— 抜粋本文 —
+---+
GSNは「議論」をモデル化、可視化するもので、実用的には安全性(safety case)、ディペンダビリティ(D-Case)などの主張とそれを支持する議論構造を表すことを想定しています。しかし、他にも、数学の証明、ディベート、論文の議論構成、裁判の議論と反論、など広い応用がありそうです。

数学の例

Gsn

とりあえず、例として、数学的帰納法を表現してみました。簡単な例ですが、「正の整数nに対して、1..nまでの和がn(n+1)/2で計算できる」ことの証明です。

  • この証明すべきことを「ゴール」といいます。裁判や特許では主張(クレーム)、といいますね。
  • 証明には何通りもありますが、ここでは数学的帰納法に従います。これを「戦略」と言います。これ以外にも取れる戦略はいくつもあります。
  • そうすると、ゴールが複数のサブゴールに分けることができます。この場合は、n=1の時を証明すること。もう1つは、n=kで成り立つことを仮定し、n=k+1で成り立つことを証明すること。
  • そして、一番下に、証明がきます。これが「ソリューション」です。裁判の議論だと「証拠」ですね。動かぬものです。

さまざまな「主張」と根拠の議論構造を説明する

今は自動車業界のISO26262でも出てくるの「セーフティケース」を産業界のニーズと考えていますが、保証すべき「ケース」、には様々なもの、例えばセキュリティ、ディペンダビリティ、などもあり、それらをアンブレラ的に「保証ケース(Assurance Case)」 と呼びます。

ただ、GSN自身は、「議論構造を示す」だけであって、これで何かが保証されるわけではありません。「ぼくはこう考えたんだ」という議論の道筋を可視化しているだけです。なので、うそがあったり、思い違いがあったりします。

例えばディベートでは、相手の議論をGSNに描いてみて、弱そうな線をつぶしにいく作戦を練る、とか、裁判では、根拠の弱さを指摘する道具にしたり、もできそうです。ディベート戦略を練る道具ですね。
+---+
— 記録データ —
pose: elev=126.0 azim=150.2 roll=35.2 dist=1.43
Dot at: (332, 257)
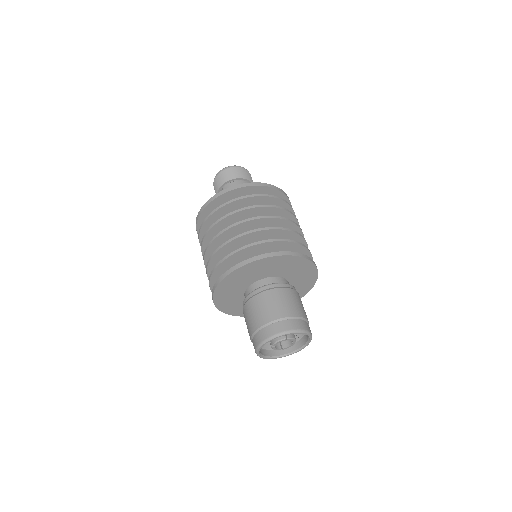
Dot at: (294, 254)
+---+
— 取り組む課題 —
1. GSNについての本文のうち、「とりあえず、例として、数学的」から下へ「拠」ですね。動かぬものです。」までを、すべてそのまま書き写せ。
2. GSNについての本文を読み、次の問いに答えよ。
(a) 数学の例で、証明に用いている手法は何か。
(b) 証明図の一番下に来る証明は何と呼ばれているか。
(c) セキュリティやディペンダビリティなどのケースを総称して何と呼ぶか。
3. GSNについての本文にある次の一文を英語に訳せ。「証明には何通りもありますが、ここでは数学的帰納法に従います。」

— 解答例 —
1.
とりあえず、例として、数学的帰納法を表現してみました。簡単な例ですが、「正の整数nに対して、1..nまでの和がn(n+1)/2で計算できる」ことの証明です。

  • この証明すべきことを「ゴール」といいます。裁判や特許では主張(クレーム)、といいますね。
  • 証明には何通りもありますが、ここでは数学的帰納法に従います。これを「戦略」と言います。これ以外にも取れる戦略はいくつもあります。
  • そうすると、ゴールが複数のサブゴールに分けることができます。この場合は、n=1の時を証明すること。もう1つは、n=kで成り立つことを仮定し、n=k+1で成り立つことを証明すること。
  • そして、一番下に、証明がきます。これが「ソリューション」です。裁判の議論だと「証拠」ですね。動かぬものです。

2.
(a) 数学的帰納法
(b) ソリューション
(c) 保証ケース(Assurance Case)

3. There are many ways to prove it, but here we follow mathematical induction.